Throughout all of her political involvement, Bernice also was noted as one of the founding members of the Lakewood Public Library and even owned her own bookstore on the corner of Detroit and Cook. At the Lakewood Historical Society, we maintain and care for items that dealt with Bernice Pyke, as well as the Lakewood Women’s Suffrage Party. She stood out as a pioneering woman who had a great influence on both her local community and gained national notoriety through her service in local affairs, as well as in national politics.
Votes for Women! That slogan is synonymous with a large movement that occurred throughout the country and abroad during the mid-19th century through the early 20th century. With focus on big name women like Elizabeth Cady Stanton, Susan B. Anthony, Mary Chapman Catt, and Alice Paul, it can be easy to overlook the importance of local women in the struggle for women’s suffrage. In our new exhibit Roaring Lakewood: The 1920s & Lakewood we highlight the contribution of many Lakewood citizens in the advancement of women’s right to vote.
Like other areas throughout the United States, Lakewood was a city where women earned the right to vote before the national amendment. While the first states to grant women the right to vote were in the Western portion of the country, they did so to challenge growing populations of immigrants and to provide greater representation of the population on issues.
However in Lakewood, its citizens campaigned for the inclusion of women voters starting in 1912. Organizing in 1912, the Lakewood Women’s Suffrage Party advocated for the inclusion of women in the democratic process. Nnot only women participated in this organization, but women’s husbands campaigned as well to grant their wives and daughters the right to vote. In 1917, the people of Lakewood put before the City Council the issue of women’s suffrage. The council passed in Lakewood, but a similar bill failed at the state level. The issue statewide on women’s suffrage failed again a year later. It was not until the ratification of the 19th Amendment that Ohio voted for the rights of its women to vote.
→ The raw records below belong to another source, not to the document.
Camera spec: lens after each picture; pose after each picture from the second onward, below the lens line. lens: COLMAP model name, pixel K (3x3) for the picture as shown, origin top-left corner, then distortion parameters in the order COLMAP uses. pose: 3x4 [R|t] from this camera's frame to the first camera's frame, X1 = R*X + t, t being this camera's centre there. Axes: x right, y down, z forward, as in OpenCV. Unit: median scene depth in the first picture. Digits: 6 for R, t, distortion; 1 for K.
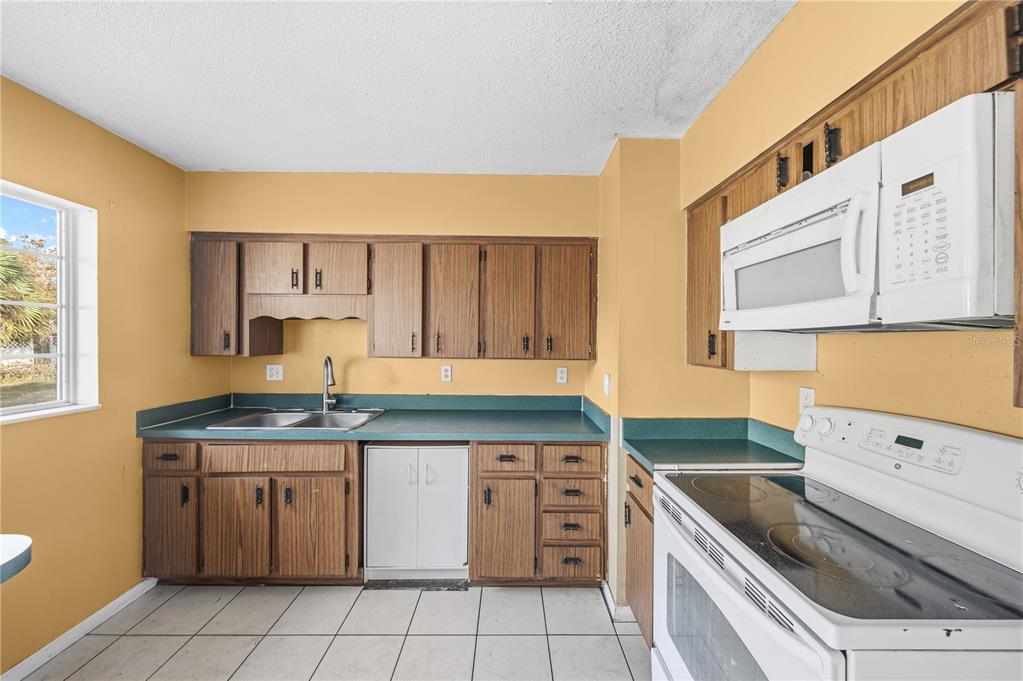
lens RADIAL K [[354.9, 0, 510.5], [0, 354.9, 342.3], [0, 0, 1]] dist [-0.001946, 0.000140]
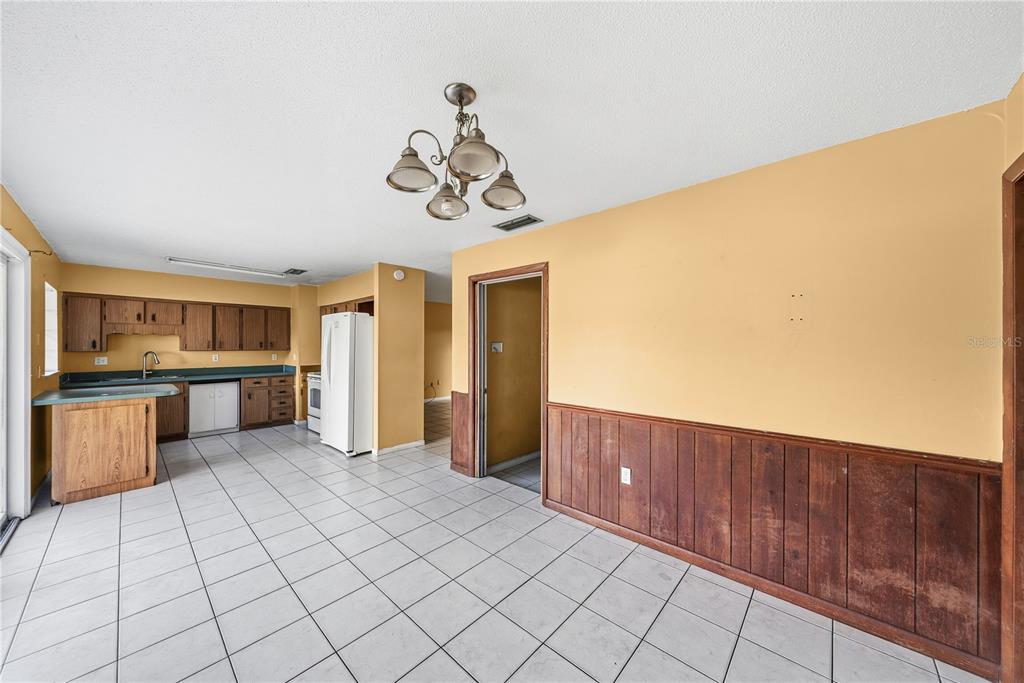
lens RADIAL K [[355.3, 0, 513.2], [0, 355.3, 344.3], [0, 0, 1]] dist [-0.001946, 0.000140]
pose [[0.679524, -0.008193, 0.733607, -0.706072], [0.010630, 0.999943, 0.001321, 0.020159], [-0.733576, 0.006901, 0.679572, -2.514411]]
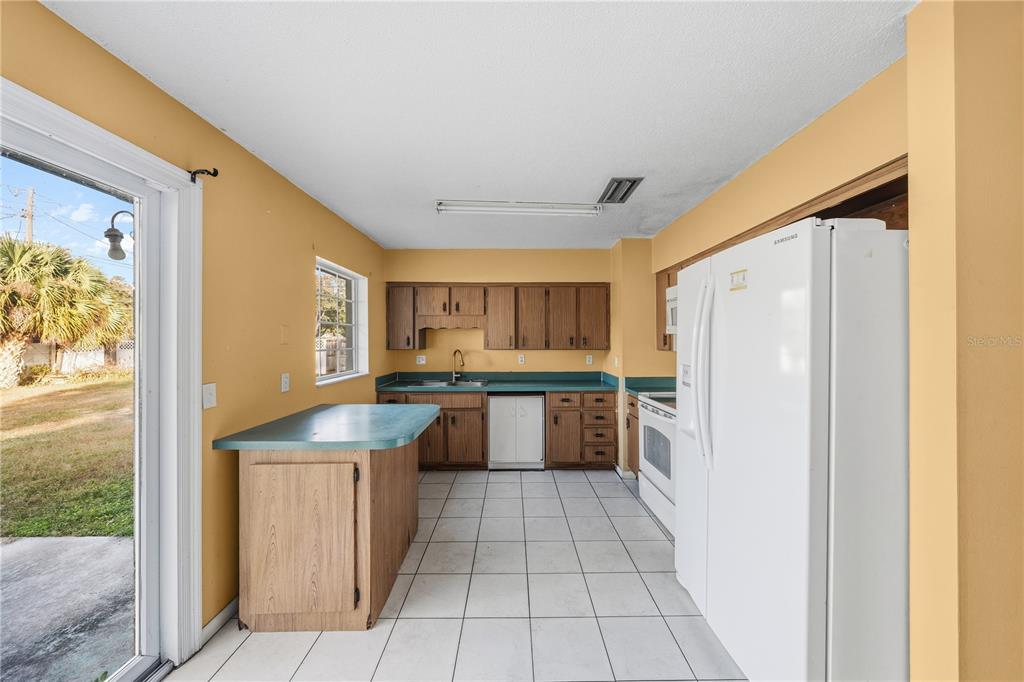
lens RADIAL K [[355.3, 0, 512.4], [0, 355.3, 338.9], [0, 0, 1]] dist [-0.001946, 0.000140]
pose [[0.999925, -0.010883, -0.005651, -0.273367], [0.010830, 0.999898, -0.009326, 0.006986], [0.005752, 0.009264, 0.999941, -0.903134]]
After The First World War the issue of women’s suffrage was again put before the nation and in 1920, states voted to ratify the 19th Amendment. After the 19th Amendment went into law, the Lakewood Women’s Suffrage Party transformed into the Lakewood League of Women Voters. This organization, like countless others across the country, is still active today. Its purpose is to educate the public on political issues not only about women, but political issues in general. It can be a source of unbiased information about local, state, and national issues that appear on the ballot. Many women who urged for the inclusion of women went on to serve in other areas of politics that will be discussed in future posts.